Prestige and recognition. It does feel good when you tell someone that you are studying at a well-known business school and they recognise its name! If this is important to you, it is worth paying close attention to the reputation of the business schools that you are considering and their brand recognition.

Becoming an entrepreneur. Studying for an Executive MBA is one way to build skills that are relevant to entrepreneurship, find co-founders and gain access to an entrepreneurial ecosystem.

Find out more about entrepreneurship and the Cambridge Executive MBA >

Cambridge Executive MBA participant working in a study group

Passion for learning. You might want to study for an Executive MBA simply because you enjoy the intellectual challenge of learning about the academic theories that are relevant to business.

Increasing your self-confidence. Overcoming challenges and developing new skills whilst you are studying for an Executive MBA can help to increase your self-confidence.

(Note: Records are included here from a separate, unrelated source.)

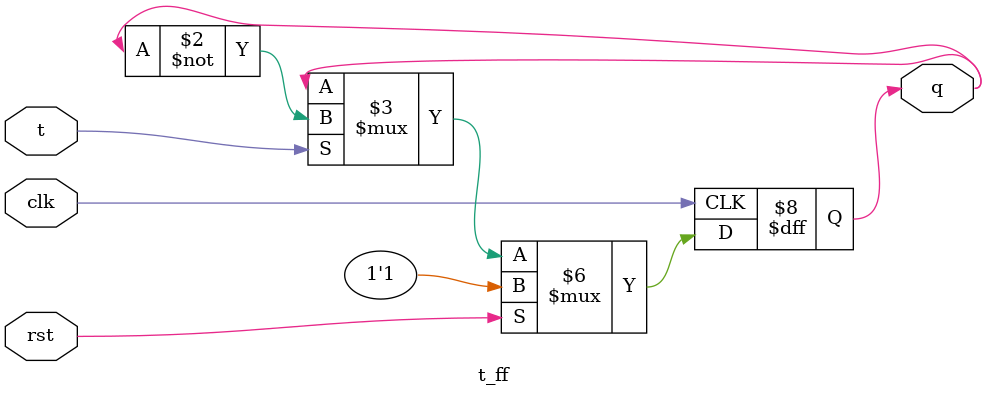
<source format=v>
`timescale 1ns / 1ps

module async_downcount(input wire clk,rst,output [3:0] q);
wire [3:0] t;
assign t = 1'b1;
t_ff t1(clk,rst,t,q[0]);
t_ff t2(q[0],rst,t,q[1]);
t_ff t3(q[1],rst,t,q[2]);
t_ff t4(q[2],rst,t,q[3]);

endmodule


module t_ff( input clk,rst,t,output reg q);
  always @(posedge clk)
   begin 
   if(rst)
     q <= 1'b1;
     else if(t)
        q <= ~q;
    end   
    endmodule
     

</source>
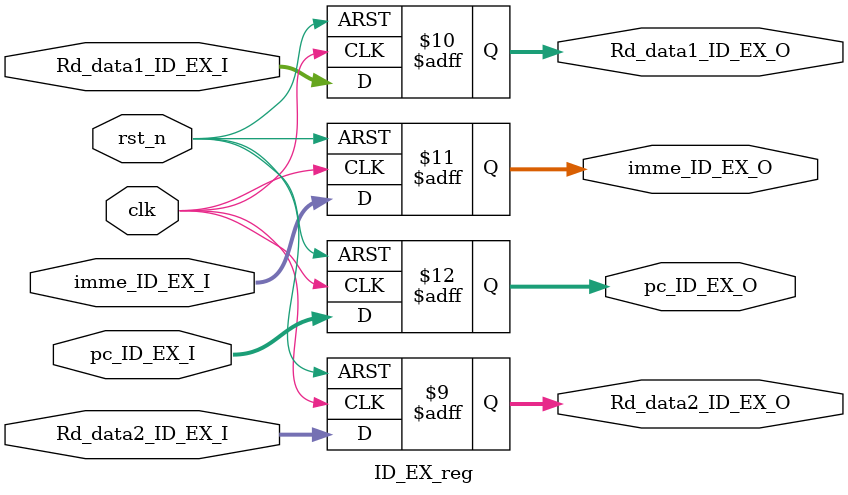
<source format=v>
`timescale 1ns / 1ps


module ID_EX_reg(
    input clk,
    input rst_n,
    input [31:0] pc_ID_EX_I,
    input [31:0] imme_ID_EX_I,
    input [31:0] Rd_data1_ID_EX_I,
    input [31:0] Rd_data2_ID_EX_I,
    output reg [31:0] pc_ID_EX_O,
    output reg [31:0] imme_ID_EX_O,
    output reg [31:0] Rd_data1_ID_EX_O,
    output reg [31:0] Rd_data2_ID_EX_O
    );
    always @(posedge clk or negedge rst_n)
       begin
       if(~rst_n) 
       pc_ID_EX_O<=32'b0;
       else 
       pc_ID_EX_O<=pc_ID_EX_I;
       end
       
       always @(posedge clk or negedge rst_n)
       begin
       if(~rst_n)
       imme_ID_EX_O<=32'b0;
       else 
       imme_ID_EX_O<=imme_ID_EX_I;
       end
       
       always @(posedge clk or negedge rst_n)
       begin
       if(~rst_n)
       Rd_data1_ID_EX_O<=32'b0;
       else 
       Rd_data1_ID_EX_O<=Rd_data1_ID_EX_I;
       end
       
       always @(posedge clk or negedge rst_n)
       begin
       if(~rst_n)
       Rd_data2_ID_EX_O<=32'b0;
       else 
       Rd_data2_ID_EX_O<=Rd_data2_ID_EX_I;
       end
       
endmodule

</source>
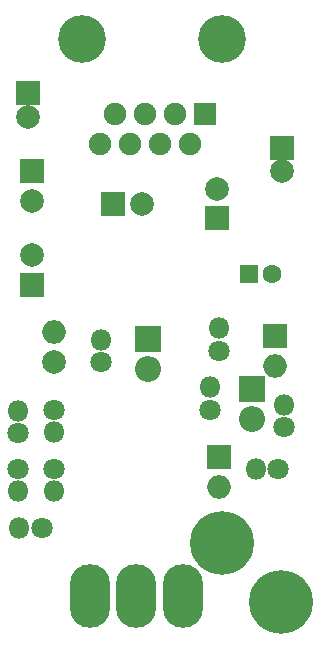
<source format=gbs>
G04 #@! TF.FileFunction,Soldermask,Bot*
%FSLAX46Y46*%
G04 Gerber Fmt 4.6, Leading zero omitted, Abs format (unit mm)*
G04 Created by KiCad (PCBNEW 4.0.6) date 02/28/19 03:31:16*
%MOMM*%
%LPD*%
G01*
G04 APERTURE LIST*
%ADD10C,0.100000*%
%ADD11C,5.401260*%
%ADD12C,4.050000*%
%ADD13R,1.900000X1.900000*%
%ADD14C,1.900000*%
%ADD15O,3.399740X5.401260*%
%ADD16R,2.000000X2.000000*%
%ADD17C,2.000000*%
%ADD18R,1.600000X1.600000*%
%ADD19C,1.600000*%
%ADD20O,2.000000X2.000000*%
%ADD21R,2.200000X2.200000*%
%ADD22O,2.200000X2.200000*%
%ADD23C,1.800000*%
%ADD24O,1.800000X1.800000*%
G04 APERTURE END LIST*
D10*
D11*
X164050000Y-119050000D03*
X159050000Y-114050000D03*
D12*
X147220000Y-71450000D03*
X159090000Y-71450000D03*
D13*
X157600000Y-77800000D03*
D14*
X156330000Y-80340000D03*
X155060000Y-77800000D03*
X153790000Y-80340000D03*
X152520000Y-77800000D03*
X151250000Y-80340000D03*
X149980000Y-77800000D03*
X148710000Y-80340000D03*
D15*
X155759860Y-118550000D03*
X151800000Y-118550000D03*
X147840140Y-118550000D03*
D16*
X164100000Y-80600000D03*
D17*
X164100000Y-82600000D03*
D18*
X161300000Y-91300000D03*
D19*
X163300000Y-91300000D03*
D16*
X158800000Y-106800000D03*
D20*
X158800000Y-109340000D03*
D16*
X142600000Y-76000000D03*
D17*
X142600000Y-78000000D03*
D16*
X143000000Y-82600000D03*
D17*
X143000000Y-85100000D03*
D16*
X149800000Y-85400000D03*
D17*
X152300000Y-85400000D03*
D16*
X158600000Y-86600000D03*
D17*
X158600000Y-84100000D03*
D16*
X143000000Y-92200000D03*
D17*
X143000000Y-89700000D03*
D21*
X161550000Y-101050000D03*
D22*
X161550000Y-103590000D03*
D21*
X152800000Y-96800000D03*
D22*
X152800000Y-99340000D03*
D16*
X163550000Y-96550000D03*
D20*
X163550000Y-99090000D03*
D17*
X144800000Y-98800000D03*
D20*
X144800000Y-96260000D03*
D23*
X144800000Y-107800000D03*
D24*
X144800000Y-109700000D03*
D23*
X143800000Y-112800000D03*
D24*
X141900000Y-112800000D03*
D23*
X158050000Y-102800000D03*
D24*
X158050000Y-100900000D03*
D23*
X141800000Y-104800000D03*
D24*
X141800000Y-102900000D03*
D23*
X158800000Y-97800000D03*
D24*
X158800000Y-95900000D03*
D23*
X163800000Y-107800000D03*
D24*
X161900000Y-107800000D03*
D23*
X144800000Y-102800000D03*
D24*
X144800000Y-104700000D03*
D23*
X164300000Y-104300000D03*
D24*
X164300000Y-102400000D03*
D23*
X141800000Y-107800000D03*
D24*
X141800000Y-109700000D03*
D23*
X148800000Y-98800000D03*
D24*
X148800000Y-96900000D03*
M02*

</source>
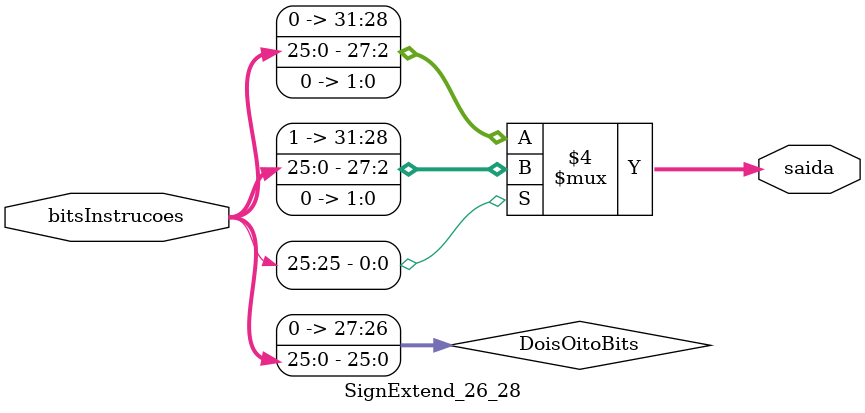
<source format=v>
module SignExtend_26_28 (
    input wire [25:0] bitsInstrucoes,
    output wire [31:0] saida
);                                       

wire [27:0] DoisOitoBits;
assign DoisOitoBits = bitsInstrucoes;

assign saida = (bitsInstrucoes[25] == 1'b1) ? { {4{1'b1}}, {DoisOitoBits<<2} }: { {4'b0}, {DoisOitoBits<<2}};
endmodule
</source>
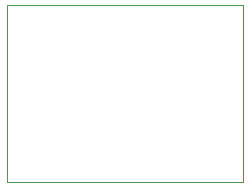
<source format=gbr>
%TF.GenerationSoftware,KiCad,Pcbnew,(6.0.4)*%
%TF.CreationDate,2022-04-04T20:26:55-04:00*%
%TF.ProjectId,PiTopMk3,5069546f-704d-46b3-932e-6b696361645f,rev?*%
%TF.SameCoordinates,Original*%
%TF.FileFunction,Profile,NP*%
%FSLAX46Y46*%
G04 Gerber Fmt 4.6, Leading zero omitted, Abs format (unit mm)*
G04 Created by KiCad (PCBNEW (6.0.4)) date 2022-04-04 20:26:55*
%MOMM*%
%LPD*%
G01*
G04 APERTURE LIST*
%TA.AperFunction,Profile*%
%ADD10C,0.100000*%
%TD*%
G04 APERTURE END LIST*
D10*
X105000000Y-67500000D02*
X105000000Y-67500000D01*
X105000000Y-67500000D02*
X105000000Y-52500000D01*
X105000000Y-52500000D02*
X105000000Y-52500000D01*
X105000000Y-52500000D02*
X105000000Y-67500000D01*
X125000000Y-52500000D02*
X125000000Y-52500000D01*
X125000000Y-52500000D02*
X125000000Y-67500000D01*
X125000000Y-67500000D02*
X125000000Y-67500000D01*
X125000000Y-67500000D02*
X125000000Y-52500000D01*
X105000000Y-67500000D02*
X125000000Y-67500000D01*
X125000000Y-67500000D02*
X125000000Y-67500000D01*
X125000000Y-67500000D02*
X105000000Y-67500000D01*
X105000000Y-67500000D02*
X105000000Y-67500000D01*
X125000000Y-52500000D02*
X105000000Y-52500000D01*
X105000000Y-52500000D02*
X105000000Y-52500000D01*
X105000000Y-52500000D02*
X125000000Y-52500000D01*
X125000000Y-52500000D02*
X125000000Y-52500000D01*
M02*

</source>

Personal achievement. Graduating with an MBA can provide a tremendous sense of achievement. What this means varies between individuals – it could mean the milestone of graduating, achieving good grades on assignments or participating in extra-curricular activities like volunteering projects.

Learning about how businesses are run. This can be an especially strong motivation if you are looking to make a move from the public sector to the private sector.

When you read the above list, which of these motivations resonated most with you? I suggest that you write them down. You can then refer back to them when you are researching different Executive MBA programmes.

Being clear about your motivations will help you to to choose an Executive MBA programme that is right for you!